(Dataset items)
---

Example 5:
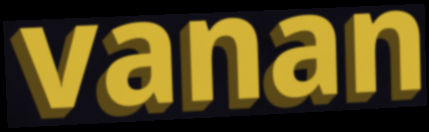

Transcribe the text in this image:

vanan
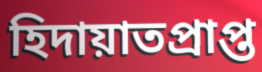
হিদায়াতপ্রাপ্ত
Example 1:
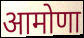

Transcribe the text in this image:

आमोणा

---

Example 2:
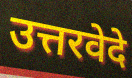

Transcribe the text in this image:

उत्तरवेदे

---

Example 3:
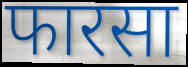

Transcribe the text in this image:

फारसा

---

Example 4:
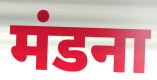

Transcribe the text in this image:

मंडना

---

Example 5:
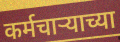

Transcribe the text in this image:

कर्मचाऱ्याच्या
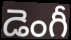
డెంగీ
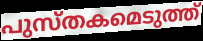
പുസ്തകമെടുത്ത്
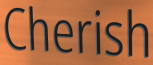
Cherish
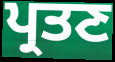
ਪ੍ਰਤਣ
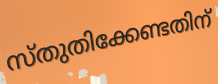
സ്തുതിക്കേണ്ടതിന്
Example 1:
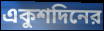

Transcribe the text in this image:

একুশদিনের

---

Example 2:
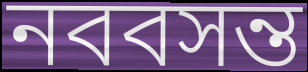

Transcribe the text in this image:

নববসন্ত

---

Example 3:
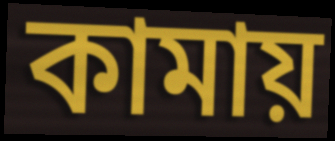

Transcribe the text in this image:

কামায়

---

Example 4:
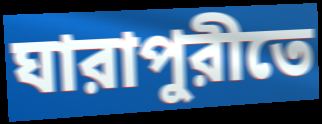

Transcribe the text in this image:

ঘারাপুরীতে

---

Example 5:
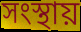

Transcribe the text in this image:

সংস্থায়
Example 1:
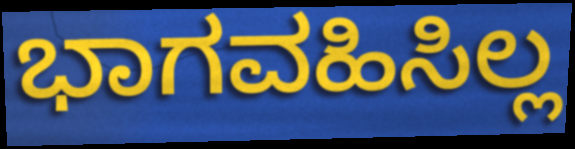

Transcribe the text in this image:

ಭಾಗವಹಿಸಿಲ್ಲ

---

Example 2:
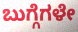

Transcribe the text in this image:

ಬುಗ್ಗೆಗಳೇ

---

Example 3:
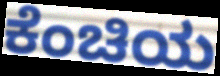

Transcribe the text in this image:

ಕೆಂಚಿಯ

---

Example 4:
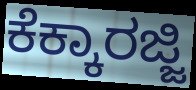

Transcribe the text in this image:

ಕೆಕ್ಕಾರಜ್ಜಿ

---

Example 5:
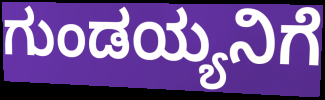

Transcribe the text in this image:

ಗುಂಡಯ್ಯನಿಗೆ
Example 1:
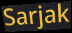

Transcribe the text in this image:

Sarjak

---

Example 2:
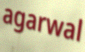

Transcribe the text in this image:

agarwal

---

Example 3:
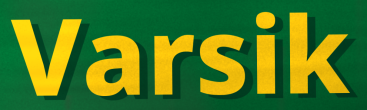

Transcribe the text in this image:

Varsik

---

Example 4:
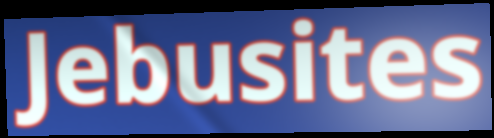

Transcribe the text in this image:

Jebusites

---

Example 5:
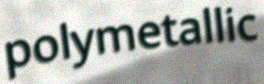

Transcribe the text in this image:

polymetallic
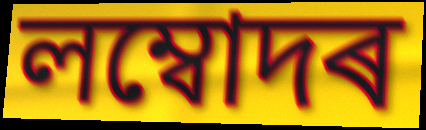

• [Task]: Copy every line of the data exactly as written, excluding the pictures.

• [Solution to the problem]:
---

Example 5:

Transcribe the text in this image:

vanan
হিদায়াতপ্রাপ্ত
Example 1:

Transcribe the text in this image:

आमोणा

---

Example 2:

Transcribe the text in this image:

उत्तरवेदे

---

Example 3:

Transcribe the text in this image:

फारसा

---

Example 4:

Transcribe the text in this image:

मंडना

---

Example 5:

Transcribe the text in this image:

कर्मचाऱ्याच्या
డెంగీ
പുസ്തകമെടുത്ത്
Cherish
ਪ੍ਰਤਣ
സ്തുതിക്കേണ്ടതിന്
Example 1:

Transcribe the text in this image:

একুশদিনের

---

Example 2:

Transcribe the text in this image:

নববসন্ত

---

Example 3:

Transcribe the text in this image:

কামায়

---

Example 4:

Transcribe the text in this image:

ঘারাপুরীতে

---

Example 5:

Transcribe the text in this image:

সংস্থায়
Example 1:

Transcribe the text in this image:

ಭಾಗವಹಿಸಿಲ್ಲ

---

Example 2:

Transcribe the text in this image:

ಬುಗ್ಗೆಗಳೇ

---

Example 3:

Transcribe the text in this image:

ಕೆಂಚಿಯ

---

Example 4:

Transcribe the text in this image:

ಕೆಕ್ಕಾರಜ್ಜಿ

---

Example 5:

Transcribe the text in this image:

ಗುಂಡಯ್ಯನಿಗೆ
Example 1:

Transcribe the text in this image:

Sarjak

---

Example 2:

Transcribe the text in this image:

agarwal

---

Example 3:

Transcribe the text in this image:

Varsik

---

Example 4:

Transcribe the text in this image:

Jebusites

---

Example 5:

Transcribe the text in this image:

polymetallic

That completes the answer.